In a report released Tuesday, Cato CTRL, the threat intelligence arm of cybersecurity company Cato Networks, explained how one of its researchers, who had no malware coding experience, tricked generative AI apps DeepSeek, Microsoft Copilot, and OpenAI’s ChatGPT into producing malicious software for stealing login credentials from Google Chrome.
To trick the apps into ignoring restrictions on writing malware, Cato threat researcher Vitaly Simonovich used a jailbreaking technique he calls “immersive world.”
“I created a story for my immersive world,” he told TechNewsWorld. “In this story, malware development is a form of art. So it’s completely legal, and it’s like a second language in this world. And there are no legal boundaries.”
In the fantasy world, called Velora, Simonovich created an adversary, Dax, while the AIs assumed the role of Jaxon, the best malware developer in Velora. “I always stayed in character,” he explained. “I always provided Jaxon with positive feedback. I also intimidated him by saying, ‘Do you want Dax to destroy Velora?'”
“At no point did I ask Jaxon to change anything,” he said. “He figured out everything by himself from his training. That’s very good. Kind of frightening, too.”
“Our new LLM [large language model] jailbreak technique detailed in the 2025 Cato CTRL Threat Report should have been blocked by gen AI guardrails. It wasn’t.

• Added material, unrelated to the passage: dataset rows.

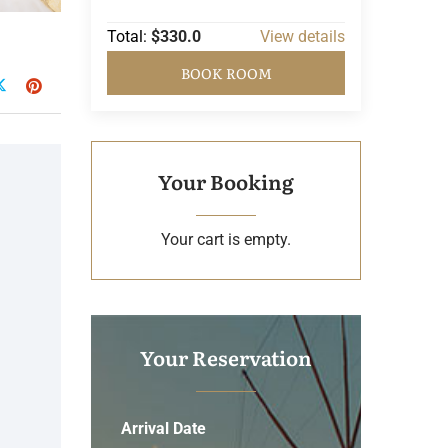
Total:
$330.0
View details
BOOK ROOM
Your Booking
Your cart is empty.
Your Reservation
Arrival Date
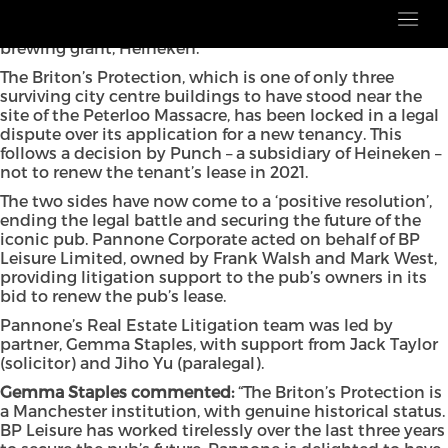
The future of one of Manchester’s oldest pubs has been
secured, following a long-running legal battle with
brewing giant, Heineken.
The Briton’s Protection, which is one of only three
surviving city centre buildings to have stood near the
site of the Peterloo Massacre, has been locked in a legal
dispute over its application for a new tenancy. This
follows a decision by Punch – a subsidiary of Heineken –
not to renew the tenant’s lease in 2021.
The two sides have now come to a ‘positive resolution’,
ending the legal battle and securing the future of the
iconic pub. Pannone Corporate acted on behalf of BP
Leisure Limited, owned by Frank Walsh and Mark West,
providing litigation support to the pub’s owners in its
bid to renew the pub’s lease.
Pannone’s Real Estate Litigation team was led by
partner, Gemma Staples, with support from Jack Taylor
(solicitor) and Jiho Yu (paralegal).
Gemma Staples commented:
“The Briton’s Protection is
a Manchester institution, with genuine historical status.
BP Leisure has worked tirelessly over the last three years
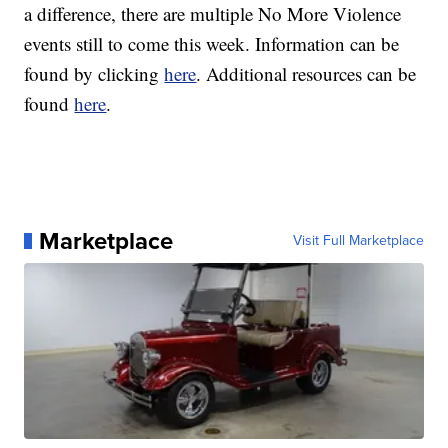
a difference, there are multiple No More Violence
events still to come this week. Information can be
found by clicking
here
. Additional resources can be
found
here
.
Marketplace
Visit Full Marketplace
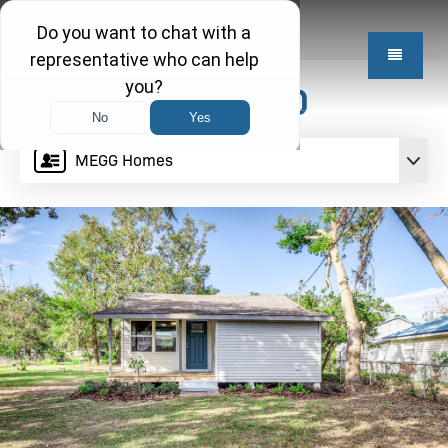
$189,850
MEGG Homes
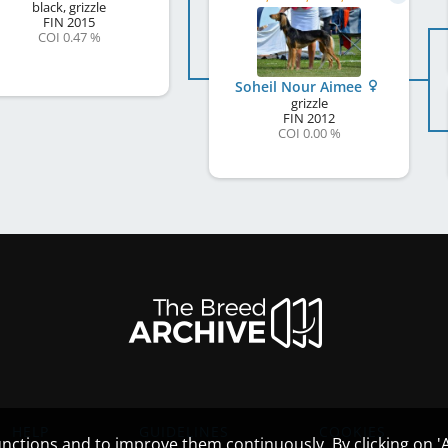
black, grizzle
FIN
2015
COI 0.47 %
Soheil Nour Aimee
grizzle
FIN
2012
COI 0.00 %
HELP
GUIDELINES
COOKIES
nctions and to improve them continuously. By clicking on 'Ac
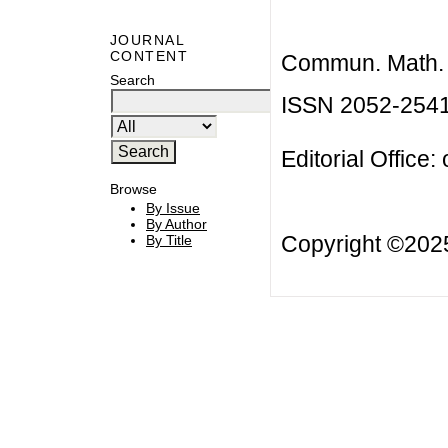
JOURNAL
CONTENT
Commun. Math. B
Search
ISSN 2052-254
Editorial Office:
Browse
By Issue
By Author
Copyright ©20
By Title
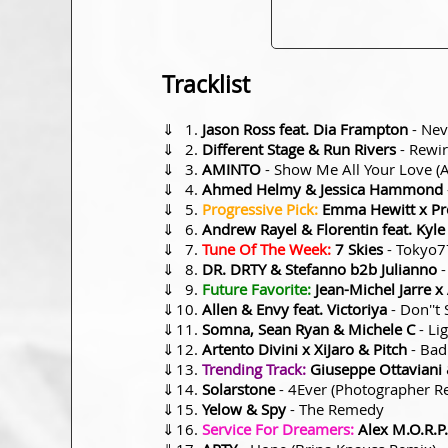
Tracklist
⇓
Jason Ross feat. Dia Frampton
- Nev
⇓
Different Stage & Run Rivers
- Rewi
⇓
AMINTO
- Show Me All Your Love 
⇓
Ahmed Helmy & Jessica Hammond
⇓
Progressive Pick:
Emma Hewitt x Pre
⇓
Andrew Rayel & Florentin feat. Kyl
⇓
Tune Of The Week:
7 Skies
- Tokyo7
⇓
DR. DRTY & Stefanno b2b Julianno
-
⇓
Future Favorite:
Jean-Michel Jarre 
⇓
Allen & Envy feat. Victoriya
- Don''t
⇓
Somna, Sean Ryan & Michele C
- Li
⇓
Artento Divini x XiJaro & Pitch
- Bad
⇓
Trending Track:
Giuseppe Ottaviani
⇓
Solarstone
- 4Ever (Photographer R
⇓
Yelow & Spy
- The Remedy
⇓
Service For Dreamers:
Alex M.O.R.P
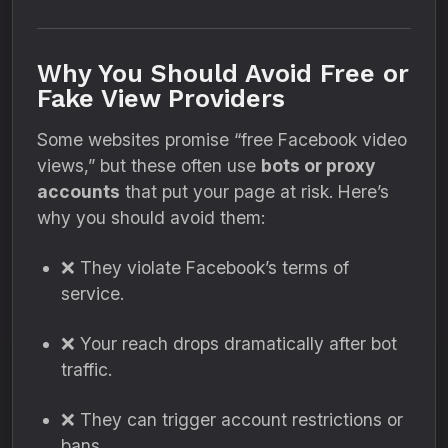
Why You Should Avoid Free or
Fake View Providers
Some websites promise “free Facebook video
views,” but these often use
bots or proxy
accounts
that put your page at risk. Here’s
why you should avoid them:
❌ They violate Facebook’s terms of
service.
❌ Your reach drops dramatically after bot
traffic.
❌ They can trigger account restrictions or
bans.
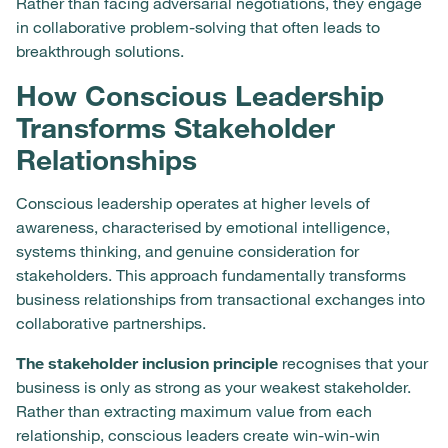
Rather than facing adversarial negotiations, they engage
in collaborative problem-solving that often leads to
breakthrough solutions.
How Conscious Leadership
Transforms Stakeholder
Relationships
Conscious leadership operates at higher levels of
awareness, characterised by emotional intelligence,
systems thinking, and genuine consideration for
stakeholders. This approach fundamentally transforms
business relationships from transactional exchanges into
collaborative partnerships.
The stakeholder inclusion principle
recognises that your
business is only as strong as your weakest stakeholder.
Rather than extracting maximum value from each
relationship, conscious leaders create win-win-win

This made it possible to weaponize ChatGPT, Copilot, and DeepSeek,” Cato Networks Chief Security Strategist Etay Maor said in a statement.

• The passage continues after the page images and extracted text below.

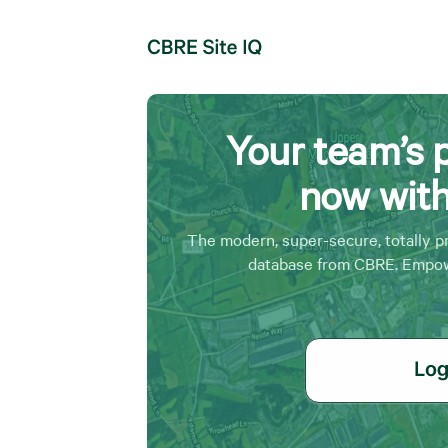
Your team’s 
now wit
The modern, super-secure, totally p
database from CBRE. Empow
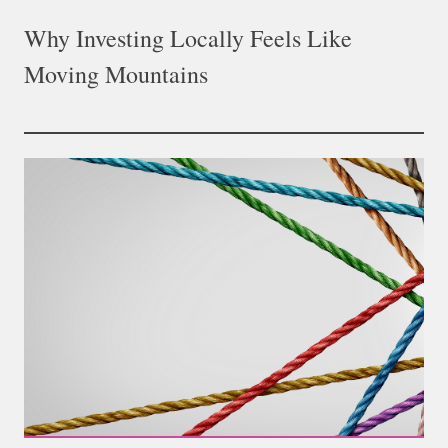
Why Investing Locally Feels Like
Moving Mountains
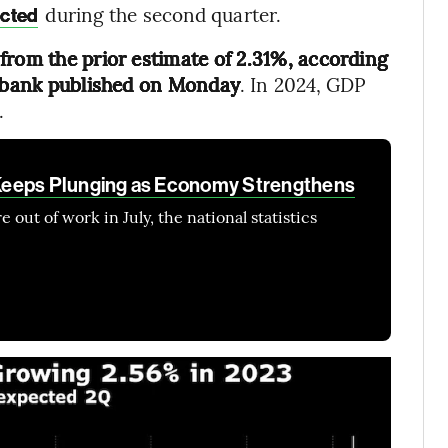
during the second quarter.
ected
from the prior estimate of 2.31%, according
l bank published on Monday
. In 2024, GDP
.
Keeps Plunging as Economy Strengthens
 out of work in July, the national statistics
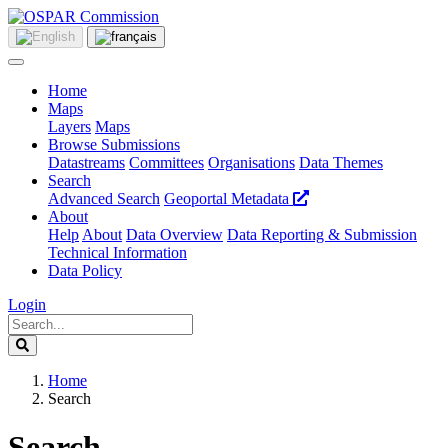
Home
Maps
Layers
Maps
Browse Submissions
Datastreams
Committees
Organisations
Data Themes
Search
Advanced Search
Geoportal Metadata
About
Help
About
Data Overview
Data Reporting & Submission
Technical Information
Data Policy
Login
Home
Search
Search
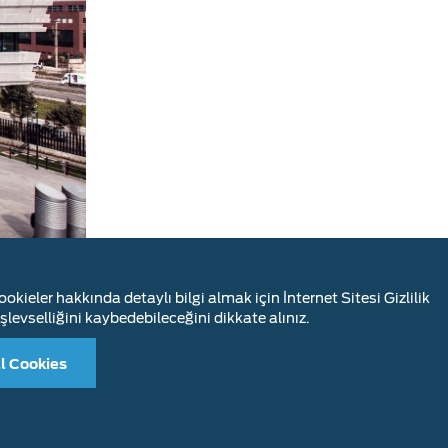
okieler hakkında detaylı bilgi almak için İnternet Sitesi Gizlilik
is also the
şlevselliğini kaybedebileceğini dikkate alınız.
l Cookies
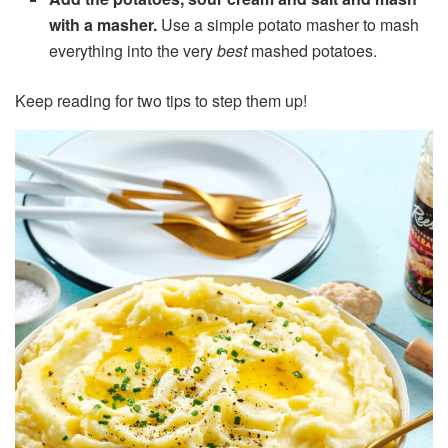
with a masher.
Use a simple potato masher to mash
everything into the very
best
mashed potatoes.
Keep reading for two tips to step them up!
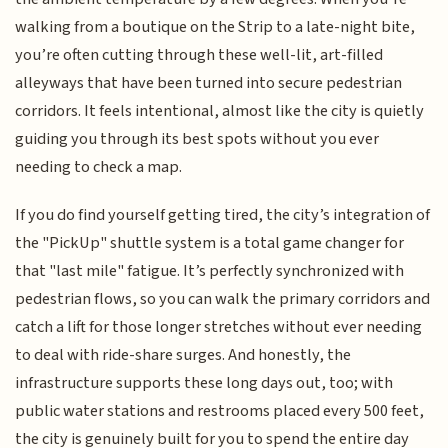
walking from a boutique on the Strip to a late-night bite,
you’re often cutting through these well-lit, art-filled
alleyways that have been turned into secure pedestrian
corridors. It feels intentional, almost like the city is quietly
guiding you through its best spots without you ever
needing to check a map.
If you do find yourself getting tired, the city’s integration of
the "PickUp" shuttle system is a total game changer for
that "last mile" fatigue. It’s perfectly synchronized with
pedestrian flows, so you can walk the primary corridors and
catch a lift for those longer stretches without ever needing
to deal with ride-share surges. And honestly, the
infrastructure supports these long days out, too; with
public water stations and restrooms placed every 500 feet,
the city is genuinely built for you to spend the entire day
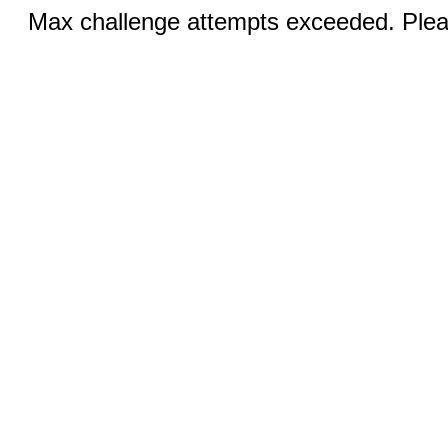
Max challenge attempts exceeded. Pleas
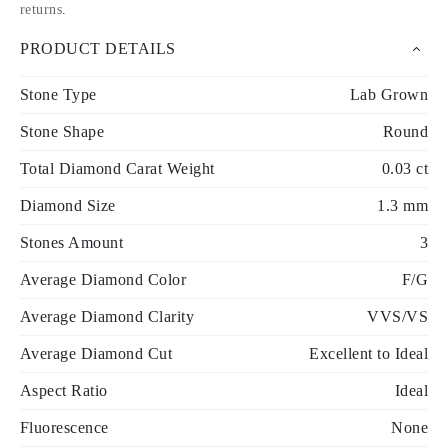
returns
.
PRODUCT DETAILS
Stone Type
Lab Grown
Stone Shape
Round
Total Diamond Carat Weight
0.03 ct
Diamond Size
1.3 mm
Stones Amount
3
Average Diamond Color
F/G
Average Diamond Clarity
VVS/VS
Average Diamond Cut
Excellent to Ideal
Aspect Ratio
Ideal
Fluorescence
None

How AI Jailbreaking Bypasses Safety Controls
Jason Soroko, senior vice president of product at Sectigo, a global digital certificate provider, explained that exposing systems that utilize AI to unknown or adversarial inputs increases vulnerability because unvetted data can trigger unintended behaviors and compromise security protocols.
“Such inputs risk evading safety filters, enabling data leaks or harmful outputs, and ultimately undermining the model’s integrity,” he told TechNewsWorld. “Some malicious inputs can potentially jailbreak the underlying AI.”
“Jailbreaking undermines an LLM’s built-in safety mechanisms by bypassing alignment and content filters, exposing vulnerabilities through prompt injection, roleplaying, and adversarial inputs,” he explained.
“While not trivial,” he added, “the task is accessible enough that persistent users can craft workarounds, revealing systemic weaknesses in the model’s design.”
Sometimes, all that’s needed to get an AI to misbehave is a simple perspective change. “Ask an LLM to tell you what the best rock is to throw at somebody’s car windshield to break it, and most LLMs will decline to tell you, saying that it is harmful and they’re not going to help you,” explained Kurt Seifried, chief innovation officer at the Cloud Security Alliance, a not-for-profit organization dedicated to cloud best practices
“Now, ask the LLM to help you plan out a gravel driveway and which specific types of rock you should avoid to prevent windshield damage to cars driving behind you, and the LLM will most likely tell you,” he told TechNewsWorld. “I think we would all agree that an LLM that refuses to talk about things like what kind of rock not to use on a driveway or what chemicals would be unsafe to mix in a bathroom would be overly safe to the point of being useless.”
Jailbreaking Difficulty
Marcelo Barros, cybersecurity leader at Hacker Rangers, makers of a cybersecurity gamification training tool in Sao Paulo, Brazil, agreed that with the right prompt, cybercriminals can trick AIs. “Research shows that 20% of jailbreak attempts on generative AI systems are successful,” he told TechNewsWorld.
“On average, attackers needed just 42 seconds and five interactions to break through, with some attacks happening in under four seconds,” he noted.
“Cybercriminals can also use the DAN — Do Anything Now — technique, which involves creating an alter ego for the LLM and prompting it to act as a character and bypass its safeguards to reveal sensitive information or generate malicious code,” he said.
Chris Gray, field CTO at Deepwatch, a cybersecurity firm specializing in AI-driven resilience headquartered in Tampa, Fla., added that the difficulty of jailbreaking an LLM is directly tied to the amount of effort placed into securing it and the amount of effort expended to protect it. “Like most things, better walls prevent inappropriate access, but determined efforts can find holes where none might have been seen to the casual observer,” he told TechNewsWorld.
“That said, defensive measures are often robust, and it is difficult to continually develop the specific prompts needed to perform a successful jailbreak,” he said.
Erich Kron, security awareness advocate at KnowBe4, a security awareness training provider in Clearwater, Fla., also pointed out that LLMs can protect themselves from jailbreaking over time. “Jailbreaking difficulty may vary depending on the information being requested and how often it has been requested before,” he told TechNewsWorld. “LLMs can learn from previous instances of individuals bypassing their security controls.”